1875 novel by R. D. Blackmore

Alice Lorraine: a tale of the South Downs is a novel by R. D. Blackmore, published in 1875. Set in Sussex and Spain during the Napoleonic Wars, the novel recounts the divergent tales of the eponymous heroine and her brother in their efforts to save the noble Lorraine family from ruin.

==Plot summary==
The story is set in the early years of the 19th century. The hero and heroine, brother and sister, are children of Sir Roland Lorraine, representative of a very ancient family. Hilary, while studying for the bar in London, falls in love with the daughter of a Kentish farmer, the sister of his fellow-pupil. He confesses his folly to his father, who at once buys for him a commission in a regiment of foot on service in Spain.

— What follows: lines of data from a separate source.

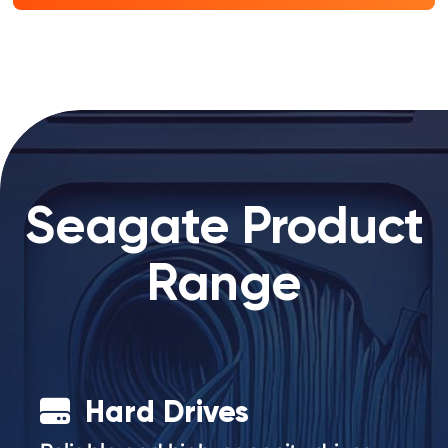
Seagate Product
Range
Hard Drives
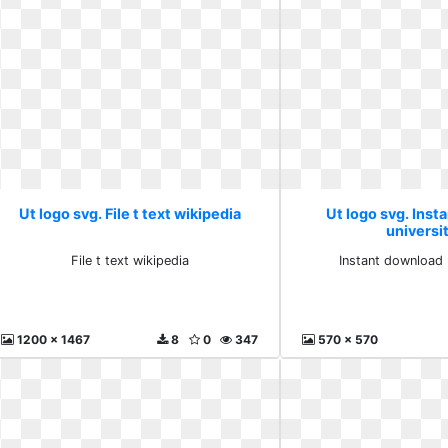
Ut logo svg. File t text wikipedia
Ut logo svg. Ins
universit
File t text wikipedia
Instant download 
1200 x 1467
8
0
347
570 x 570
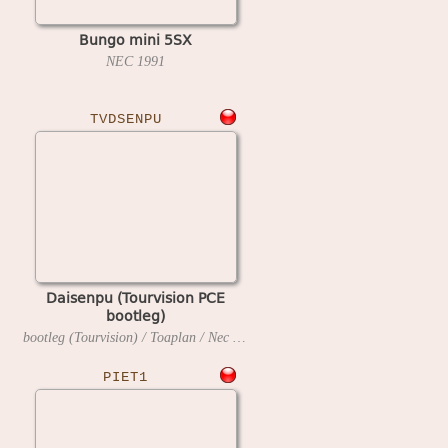
Bungo mini 5SX
NEC
1991
TVDSENPU
Daisenpu (Tourvision PCE
bootleg)
bootleg (Tourvision) / Toaplan / Nec Avenue
1990
PIET1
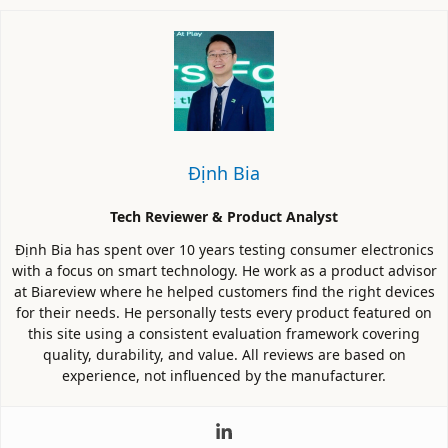
Định Bia
Tech Reviewer & Product Analyst
Định Bia has spent over 10 years testing consumer electronics
with a focus on smart technology. He work as a product advisor
at Biareview where he helped customers find the right devices
for their needs. He personally tests every product featured on
this site using a consistent evaluation framework covering
quality, durability, and value. All reviews are based on
experience, not influenced by the manufacturer.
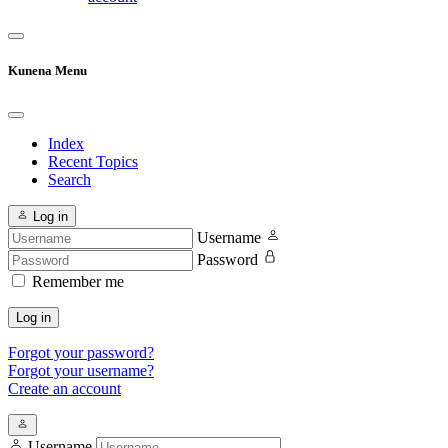
Kunena Menu
Index
Recent Topics
Search
Log in
Username
Password
Remember me
Log in
Forgot your password?
Forgot your username?
Create an account
Username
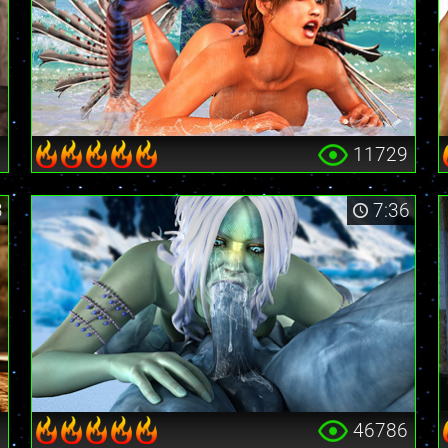
3
11729
3
7:36
1
46786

The young man distinguishes himself at Badajos, and is on the high road to fame, when he falls under the spell of a Spanish countess, and forgets for a time his promise to the Kentish girl. Through the countess's treachery he loses £50,000, military funds, with which he is entrusted, and leaves the army. Meantime his sister has been fighting a severe battle at home—defending herself against a plot to make her the wife of a drunken fellow named Chapman. Hilary comes home; Mabel, the Kentish girl, is sent for, and matters are serene with all but Alice on the day appointed for her wedding. When the hour for the ceremony approaches, she walks out and throws herself into the river, is carried a mile, rescued and resuscitated.

==Publication==
Alice Lorraine was first serialised in Blackwood's Magazine from March 1874 to April 1875, and then published as three volumes in 1875. A review in the Graphic described it as “a graceful and pretty idyll of which we should not care to lose a line.”